In Deutschland kann man nicht von einer Institutionenkrise sprechen. Aber was das Ende der Ampel zeigt, ist jene fehlende Problemlösungs- und Konsensfähigkeit. Diese neue Koalition hat es nicht geschafft, dass sich die mahnenden Stimmen auf allen Seiten zu einem konstruktiven Kompromiss geeinigt hätten. Man kann sich nicht richtig vorstellen, welche Gruppierungen die Kraft besitzen, um diese Polikrise beherrschbar zu machen.

Gleichzeitig orientiert sich Politik stärker denn je an wissenschaftlichen Erkenntnissen. Welche Fakten zählen in der Politik?

Man muss unterscheiden, was wissenschaftlich gesichert ist und wo politische Spielräume sind. Beim Klimawandel ist die Frage, wie der Mensch dazu beiträgt und welche Maßnahmen angebracht sind, kompliziert zu beantworten. Bei Corona war das ähnlich.

Haben wir verlernt, demokratisch zu streiten?

Bei früheren politischen Auseinandersetzungen traut man manchmal seinen Ohren nicht, wie es da gekracht hat – und am Ende haben sie sich oftmals doch geeinigt. Heute herrschen Empfindlichkeiten vor, man will niemanden brüskieren. Doch politische Entscheidungen sind manchmal unbequem und mit Gegenwind verbunden. Konstruktiver Streit soll auch dazu führen, dass jemand versucht, etwas gegen Widerstände durchzubringen.

Doch statt das argumentativ auszutragen, versucht man lieber, den anderen schlecht aussehen zu lassen. Es wird auch schwierig, wenn identitätspolitische Gegensätze alles überlagern: wenn ein Vorschlag nur deswegen nicht angenommen wird, weil er von der anderen Seite kommt. Das ist kontraproduktiv, wenn es nicht mehr um Lösungsfindung, sondern nur noch um Gruppenzugehörigkeit geht.

Ist der Populismus die größte Gefahr?

Dabei hat man Angst vor einer Tyrannei der Mehrheit, die von Demagogen verführt worden ist. Das gibt es schon immer und ist nur die eine Schwachstelle der Demokratie. Dagegen bezeichnet das Stichwort der Postdemokratie die geradezu spiegelbildliche Angst: dass die Politik ohnmächtig geworden ist – aufgrund von strukturellen Problemen, etwa weil sie transnationalen Unternehmen nichts entgegensetzen kann.

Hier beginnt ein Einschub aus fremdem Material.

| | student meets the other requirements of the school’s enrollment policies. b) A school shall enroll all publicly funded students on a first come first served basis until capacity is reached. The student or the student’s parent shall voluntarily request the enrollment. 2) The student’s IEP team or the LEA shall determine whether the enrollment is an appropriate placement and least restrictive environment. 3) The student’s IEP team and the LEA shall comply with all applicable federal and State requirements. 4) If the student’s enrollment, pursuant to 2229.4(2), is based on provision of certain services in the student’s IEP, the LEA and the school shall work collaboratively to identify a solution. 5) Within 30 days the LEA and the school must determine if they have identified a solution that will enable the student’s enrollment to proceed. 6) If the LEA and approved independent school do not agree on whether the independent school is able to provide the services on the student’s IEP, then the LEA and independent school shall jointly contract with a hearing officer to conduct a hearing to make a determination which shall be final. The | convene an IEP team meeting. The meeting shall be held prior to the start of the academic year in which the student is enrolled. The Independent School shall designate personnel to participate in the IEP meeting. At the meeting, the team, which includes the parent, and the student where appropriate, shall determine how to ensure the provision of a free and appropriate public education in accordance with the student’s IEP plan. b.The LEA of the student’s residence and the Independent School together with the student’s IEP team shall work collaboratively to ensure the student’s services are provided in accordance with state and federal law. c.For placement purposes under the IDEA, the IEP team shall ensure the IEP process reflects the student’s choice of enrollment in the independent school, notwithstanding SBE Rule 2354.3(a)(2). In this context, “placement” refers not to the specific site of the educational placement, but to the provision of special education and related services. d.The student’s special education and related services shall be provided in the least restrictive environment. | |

In der Politik kommt es darauf an, Mehrheiten zu schmieden und Projekte durch Deals durchzubringen. Politik hat faktisch viel Einfluss, aber diese Wahrnehmung von Ohnmacht ist zum Teil für den Aufstieg des Populismus verantwortlich.

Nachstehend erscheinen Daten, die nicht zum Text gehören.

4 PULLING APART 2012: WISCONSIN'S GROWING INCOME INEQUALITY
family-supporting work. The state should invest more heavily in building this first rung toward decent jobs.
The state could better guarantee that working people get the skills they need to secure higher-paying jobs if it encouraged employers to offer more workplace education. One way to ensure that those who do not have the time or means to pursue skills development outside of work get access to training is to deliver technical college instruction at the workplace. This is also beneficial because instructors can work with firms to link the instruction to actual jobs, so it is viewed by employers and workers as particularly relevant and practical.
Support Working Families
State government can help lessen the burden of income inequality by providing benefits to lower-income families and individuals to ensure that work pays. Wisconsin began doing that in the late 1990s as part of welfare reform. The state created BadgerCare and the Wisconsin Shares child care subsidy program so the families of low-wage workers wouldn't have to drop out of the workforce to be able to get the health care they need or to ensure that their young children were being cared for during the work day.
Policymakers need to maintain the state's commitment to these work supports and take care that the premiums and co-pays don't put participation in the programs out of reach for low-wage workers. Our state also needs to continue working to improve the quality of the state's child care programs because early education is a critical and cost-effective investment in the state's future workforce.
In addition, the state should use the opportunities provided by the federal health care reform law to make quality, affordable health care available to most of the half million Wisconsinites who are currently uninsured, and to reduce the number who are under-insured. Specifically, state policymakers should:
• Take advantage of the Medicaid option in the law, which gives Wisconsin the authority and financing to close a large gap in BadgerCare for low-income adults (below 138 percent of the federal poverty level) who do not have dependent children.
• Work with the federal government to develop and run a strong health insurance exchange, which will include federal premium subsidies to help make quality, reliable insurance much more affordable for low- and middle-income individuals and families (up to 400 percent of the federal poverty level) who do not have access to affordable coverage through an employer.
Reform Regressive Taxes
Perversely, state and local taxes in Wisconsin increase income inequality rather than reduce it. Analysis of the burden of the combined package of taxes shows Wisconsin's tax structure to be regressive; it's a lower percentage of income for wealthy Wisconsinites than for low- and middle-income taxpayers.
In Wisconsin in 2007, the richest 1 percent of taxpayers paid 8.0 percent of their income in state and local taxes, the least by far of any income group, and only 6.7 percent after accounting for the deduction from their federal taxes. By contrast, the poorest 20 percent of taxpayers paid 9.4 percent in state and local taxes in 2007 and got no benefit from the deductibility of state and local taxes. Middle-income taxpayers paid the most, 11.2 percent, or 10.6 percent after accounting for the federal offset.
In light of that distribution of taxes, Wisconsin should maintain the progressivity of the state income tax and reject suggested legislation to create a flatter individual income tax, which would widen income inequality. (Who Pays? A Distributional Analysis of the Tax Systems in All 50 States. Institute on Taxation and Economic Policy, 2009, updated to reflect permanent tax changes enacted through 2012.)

Was meinen Sie mit der zugleich "harmoniesüchtigen" Gesellschaft?

Politiker, wie auch viele Bürger heute, haben Angst vor dem schlechten Image: dass sie selbst schlecht dastehen, wenn sie Streit haben wollen. Wir sollten lernen, wieder weniger stark in Gruppenzugehörigkeiten zu denken, sondern für unsere eigene Meinung einzustehen.